## Exercise instructions:
Copy every line of text in the data below without changing anything, and leave the pictures out of your answer.

Dataset entries
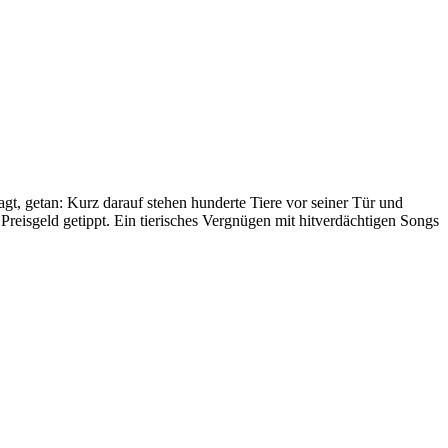
gt, getan: Kurz darauf stehen hunderte Tiere vor seiner Tür und
Preisgeld getippt. Ein tierisches Vergnügen mit hitverdächtigen Songs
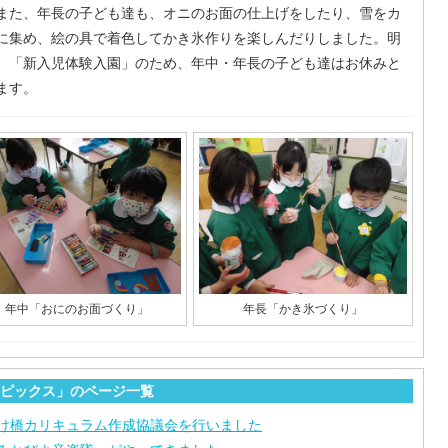
また、年長の子ども達も、オニのお面の仕上げをしたり、雪をカ
に集め、絵の具で着色してかき氷作りを楽しんだりしました。明
、「新入児体験入園」のため、年中・年長の子ども達はお休みと
ます。
年中「おにのお面づくり」
年長「かき氷づくり」
ピックス」のページ一覧
け橋カリキュラム作成協議会を行いました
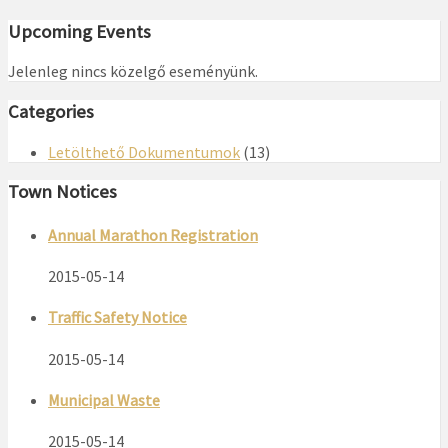
Upcoming Events
Jelenleg nincs közelgő eseményünk.
Categories
Letölthető Dokumentumok
(13)
Town Notices
Annual Marathon Registration
2015-05-14
Traffic Safety Notice
2015-05-14
Municipal Waste
2015-05-14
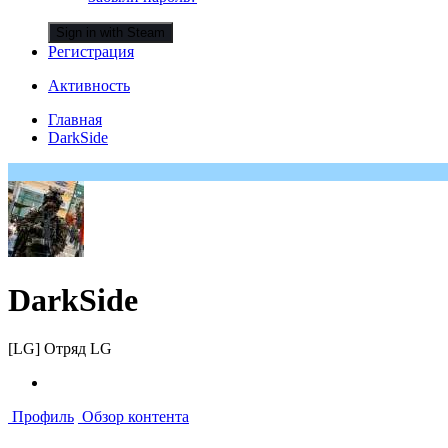
Sign in with Steam
Регистрация
Активность
Главная
DarkSide
DarkSide
[LG] Отряд LG
Профиль
Обзор контента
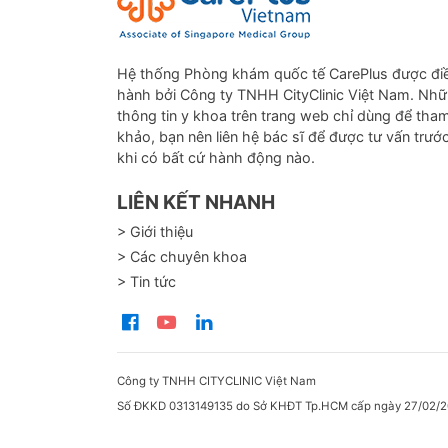
Hệ thống Phòng khám quốc tế CarePlus được đi
hành bởi Công ty TNHH CityClinic Việt Nam. Nh
thông tin y khoa trên trang web chỉ dùng để tha
khảo, bạn nên liên hệ bác sĩ để được tư vấn trướ
khi có bất cứ hành động nào.
LIÊN KẾT NHANH
> Giới thiệu
> Các chuyên khoa
> Tin tức
Công ty TNHH CITYCLINIC Việt Nam
Số ĐKKD 0313149135 do Sở KHĐT Tp.HCM cấp ngày 27/02/2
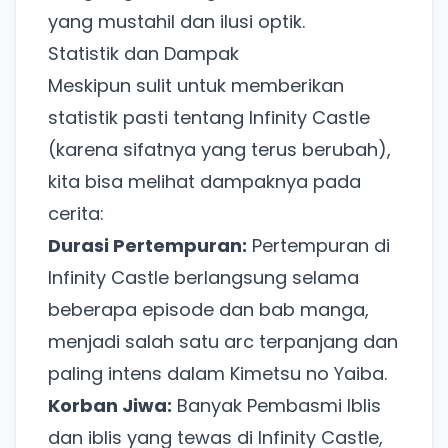
yang mustahil dan ilusi optik.
Statistik dan Dampak
Meskipun sulit untuk memberikan
statistik pasti tentang Infinity Castle
(karena sifatnya yang terus berubah),
kita bisa melihat dampaknya pada
cerita:
Durasi Pertempuran:
Pertempuran di
Infinity Castle berlangsung selama
beberapa episode dan bab manga,
menjadi salah satu arc terpanjang dan
paling intens dalam Kimetsu no Yaiba.
Korban Jiwa:
Banyak Pembasmi Iblis
dan iblis yang tewas di Infinity Castle,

## Response area:
gt, getan: Kurz darauf stehen hunderte Tiere vor seiner Tür und
Preisgeld getippt. Ein tierisches Vergnügen mit hitverdächtigen Songs
また、年長の子ども達も、オニのお面の仕上げをしたり、雪をカ
に集め、絵の具で着色してかき氷作りを楽しんだりしました。明
、「新入児体験入園」のため、年中・年長の子ども達はお休みと
ます。
年中「おにのお面づくり」
年長「かき氷づくり」
ピックス」のページ一覧
け橋カリキュラム作成協議会を行いました
Upcoming Events
Jelenleg nincs közelgő eseményünk.
Categories
Letölthető Dokumentumok
(13)
Town Notices
Annual Marathon Registration
2015-05-14
Traffic Safety Notice
2015-05-14
Municipal Waste
2015-05-14
Sign in with Steam
Регистрация
Активность
Главная
DarkSide
DarkSide
[LG] Отряд LG
Профиль
Обзор контента
Hệ thống Phòng khám quốc tế CarePlus được đi
hành bởi Công ty TNHH CityClinic Việt Nam. Nh
thông tin y khoa trên trang web chỉ dùng để tha
khảo, bạn nên liên hệ bác sĩ để được tư vấn trướ
khi có bất cứ hành động nào.
LIÊN KẾT NHANH
> Giới thiệu
> Các chuyên khoa
> Tin tức
Công ty TNHH CITYCLINIC Việt Nam
Số ĐKKD 0313149135 do Sở KHĐT Tp.HCM cấp ngày 27/02/2
yang mustahil dan ilusi optik.
Statistik dan Dampak
Meskipun sulit untuk memberikan
statistik pasti tentang Infinity Castle
(karena sifatnya yang terus berubah),
kita bisa melihat dampaknya pada
cerita:
Durasi Pertempuran:
Pertempuran di
Infinity Castle berlangsung selama
beberapa episode dan bab manga,
menjadi salah satu arc terpanjang dan
paling intens dalam Kimetsu no Yaiba.
Korban Jiwa:
Banyak Pembasmi Iblis
dan iblis yang tewas di Infinity Castle,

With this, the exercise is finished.